Exercise directions:
Each record must reappear in the answer exactly as it is written.

[[ Records provided, beginning ]]

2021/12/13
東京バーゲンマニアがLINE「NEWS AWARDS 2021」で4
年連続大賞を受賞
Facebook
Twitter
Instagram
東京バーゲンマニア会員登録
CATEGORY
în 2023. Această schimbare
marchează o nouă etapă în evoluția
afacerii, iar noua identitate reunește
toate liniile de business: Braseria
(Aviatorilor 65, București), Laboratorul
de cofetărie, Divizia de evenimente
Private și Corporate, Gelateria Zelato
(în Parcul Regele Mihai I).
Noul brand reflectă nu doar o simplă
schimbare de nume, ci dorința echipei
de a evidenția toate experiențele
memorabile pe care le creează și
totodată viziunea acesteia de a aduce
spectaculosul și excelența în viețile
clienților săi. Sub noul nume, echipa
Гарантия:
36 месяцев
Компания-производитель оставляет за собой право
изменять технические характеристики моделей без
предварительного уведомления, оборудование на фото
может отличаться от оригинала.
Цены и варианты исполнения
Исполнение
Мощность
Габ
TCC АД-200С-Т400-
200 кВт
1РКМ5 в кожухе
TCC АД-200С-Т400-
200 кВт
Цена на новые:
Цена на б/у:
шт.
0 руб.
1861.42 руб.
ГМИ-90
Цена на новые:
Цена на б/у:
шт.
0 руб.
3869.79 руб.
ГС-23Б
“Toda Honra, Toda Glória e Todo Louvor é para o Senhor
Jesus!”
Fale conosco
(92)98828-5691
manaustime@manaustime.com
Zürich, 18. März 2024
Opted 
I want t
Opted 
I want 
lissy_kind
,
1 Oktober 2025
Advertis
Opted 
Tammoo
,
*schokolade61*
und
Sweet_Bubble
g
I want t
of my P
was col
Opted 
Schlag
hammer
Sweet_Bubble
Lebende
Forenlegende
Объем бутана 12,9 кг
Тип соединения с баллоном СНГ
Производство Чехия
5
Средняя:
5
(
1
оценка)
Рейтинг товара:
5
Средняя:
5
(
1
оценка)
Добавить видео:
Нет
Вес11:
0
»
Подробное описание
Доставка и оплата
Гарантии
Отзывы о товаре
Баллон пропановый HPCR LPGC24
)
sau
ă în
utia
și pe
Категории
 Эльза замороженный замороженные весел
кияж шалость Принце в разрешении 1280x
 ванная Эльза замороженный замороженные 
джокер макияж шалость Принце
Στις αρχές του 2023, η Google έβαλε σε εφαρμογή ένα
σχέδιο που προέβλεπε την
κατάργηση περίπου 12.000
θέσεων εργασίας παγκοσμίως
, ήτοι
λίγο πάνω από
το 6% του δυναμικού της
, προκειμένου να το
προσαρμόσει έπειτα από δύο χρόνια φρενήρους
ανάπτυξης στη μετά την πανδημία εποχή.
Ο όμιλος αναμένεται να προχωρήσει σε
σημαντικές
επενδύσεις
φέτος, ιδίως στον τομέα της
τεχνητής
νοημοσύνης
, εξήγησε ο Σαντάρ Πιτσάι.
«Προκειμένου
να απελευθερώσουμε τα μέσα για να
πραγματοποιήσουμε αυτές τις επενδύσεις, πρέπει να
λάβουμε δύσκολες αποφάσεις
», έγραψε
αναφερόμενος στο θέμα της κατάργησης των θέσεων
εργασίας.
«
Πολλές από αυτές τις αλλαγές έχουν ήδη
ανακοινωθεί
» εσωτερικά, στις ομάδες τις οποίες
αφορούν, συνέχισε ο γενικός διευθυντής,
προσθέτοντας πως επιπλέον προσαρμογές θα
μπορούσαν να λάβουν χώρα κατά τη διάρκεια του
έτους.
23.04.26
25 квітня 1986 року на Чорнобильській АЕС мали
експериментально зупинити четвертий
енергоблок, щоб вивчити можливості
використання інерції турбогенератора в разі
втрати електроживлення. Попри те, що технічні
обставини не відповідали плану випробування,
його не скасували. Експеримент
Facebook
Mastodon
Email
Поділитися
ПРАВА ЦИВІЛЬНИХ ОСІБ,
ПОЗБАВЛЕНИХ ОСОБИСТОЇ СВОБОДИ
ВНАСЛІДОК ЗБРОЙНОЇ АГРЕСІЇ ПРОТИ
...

[[ Records provided, end ]]

Solution to this exercise:
2021/12/13
東京バーゲンマニアがLINE「NEWS AWARDS 2021」で4
年連続大賞を受賞
Facebook
Twitter
Instagram
東京バーゲンマニア会員登録
CATEGORY
în 2023. Această schimbare
marchează o nouă etapă în evoluția
afacerii, iar noua identitate reunește
toate liniile de business: Braseria
(Aviatorilor 65, București), Laboratorul
de cofetărie, Divizia de evenimente
Private și Corporate, Gelateria Zelato
(în Parcul Regele Mihai I).
Noul brand reflectă nu doar o simplă
schimbare de nume, ci dorința echipei
de a evidenția toate experiențele
memorabile pe care le creează și
totodată viziunea acesteia de a aduce
spectaculosul și excelența în viețile
clienților săi. Sub noul nume, echipa
Гарантия:
36 месяцев
Компания-производитель оставляет за собой право
изменять технические характеристики моделей без
предварительного уведомления, оборудование на фото
может отличаться от оригинала.
Цены и варианты исполнения
Исполнение
Мощность
Габ
TCC АД-200С-Т400-
200 кВт
1РКМ5 в кожухе
TCC АД-200С-Т400-
200 кВт
Цена на новые:
Цена на б/у:
шт.
0 руб.
1861.42 руб.
ГМИ-90
Цена на новые:
Цена на б/у:
шт.
0 руб.
3869.79 руб.
ГС-23Б
“Toda Honra, Toda Glória e Todo Louvor é para o Senhor
Jesus!”
Fale conosco
(92)98828-5691
manaustime@manaustime.com
Zürich, 18. März 2024
Opted 
I want t
Opted 
I want 
lissy_kind
,
1 Oktober 2025
Advertis
Opted 
Tammoo
,
*schokolade61*
und
Sweet_Bubble
g
I want t
of my P
was col
Opted 
Schlag
hammer
Sweet_Bubble
Lebende
Forenlegende
Объем бутана 12,9 кг
Тип соединения с баллоном СНГ
Производство Чехия
5
Средняя:
5
(
1
оценка)
Рейтинг товара:
5
Средняя:
5
(
1
оценка)
Добавить видео:
Нет
Вес11:
0
»
Подробное описание
Доставка и оплата
Гарантии
Отзывы о товаре
Баллон пропановый HPCR LPGC24
)
sau
ă în
utia
și pe
Категории
 Эльза замороженный замороженные весел
кияж шалость Принце в разрешении 1280x
 ванная Эльза замороженный замороженные 
джокер макияж шалость Принце
Στις αρχές του 2023, η Google έβαλε σε εφαρμογή ένα
σχέδιο που προέβλεπε την
κατάργηση περίπου 12.000
θέσεων εργασίας παγκοσμίως
, ήτοι
λίγο πάνω από
το 6% του δυναμικού της
, προκειμένου να το
προσαρμόσει έπειτα από δύο χρόνια φρενήρους
ανάπτυξης στη μετά την πανδημία εποχή.
Ο όμιλος αναμένεται να προχωρήσει σε
σημαντικές
επενδύσεις
φέτος, ιδίως στον τομέα της
τεχνητής
νοημοσύνης
, εξήγησε ο Σαντάρ Πιτσάι.
«Προκειμένου
να απελευθερώσουμε τα μέσα για να
πραγματοποιήσουμε αυτές τις επενδύσεις, πρέπει να
λάβουμε δύσκολες αποφάσεις
», έγραψε
αναφερόμενος στο θέμα της κατάργησης των θέσεων
εργασίας.
«
Πολλές από αυτές τις αλλαγές έχουν ήδη
ανακοινωθεί
» εσωτερικά, στις ομάδες τις οποίες
αφορούν, συνέχισε ο γενικός διευθυντής,
προσθέτοντας πως επιπλέον προσαρμογές θα
μπορούσαν να λάβουν χώρα κατά τη διάρκεια του
έτους.
23.04.26
25 квітня 1986 року на Чорнобильській АЕС мали
експериментально зупинити четвертий
енергоблок, щоб вивчити можливості
використання інерції турбогенератора в разі
втрати електроживлення. Попри те, що технічні
обставини не відповідали плану випробування,
його не скасували. Експеримент
Facebook
Mastodon
Email
Поділитися
ПРАВА ЦИВІЛЬНИХ ОСІБ,
ПОЗБАВЛЕНИХ ОСОБИСТОЇ СВОБОДИ
ВНАСЛІДОК ЗБРОЙНОЇ АГРЕСІЇ ПРОТИ
...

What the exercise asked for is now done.